Which cycle is best: gear or non gear?
The answer to this question depends on your individual needs and preferences. Non-gear cycles are generally less expensive, lighter, and require less maintenance, making them a great choice for beginners or casual riders. However, gear cycles offer a wider range of options for different terrains and riding styles, and they can be more efficient and comfortable for longer rides or challenging routes.
How to do a wheelie on a cycle without gear?
Doing a wheelie on a bicycle without gears requires good balance, timing, and control. Start by pedaling fast and standing up on the pedals. Then, shift your weight back and pull up on the handlebars, using your legs to lift the front wheel off the ground. Practice in a safe and open area, and wear protective gear such as a helmet and pads.
What are the benefits of gear cycle?
Gear cycles offer several advantages over non-gear cycles, including the ability to tackle different terrains and riding conditions with ease. They allow you to adjust the gear ratio to match your pedaling speed and power, which can make riding more efficient and comfortable. Gear cycles can also be faster and more versatile than non-gear cycles, making them a great choice for experienced riders or those who want to challenge themselves.
What are the disadvantages of a gear cycle?

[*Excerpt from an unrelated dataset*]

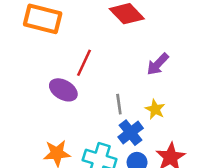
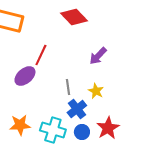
purple ellipse: (63, 90) -> (25, 76), turned -70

Complexity, cost, weight, and learning curve are the main disadvantages of gear cycles.
What is the difference between gear and non gear cycles?
The main difference between gear and non-gear cycles is the presence or absence of a gear system. Non gear cycles have a single gear ratio, which means that the pedals and the wheel turn together and you cannot coast or freewheel. Gear cycles, on the other hand, have multiple gear ratios that allow you to adjust the resistance and speed of pedaling to match the terrain or riding conditions. This makes them more versatile and efficient for different types of riding.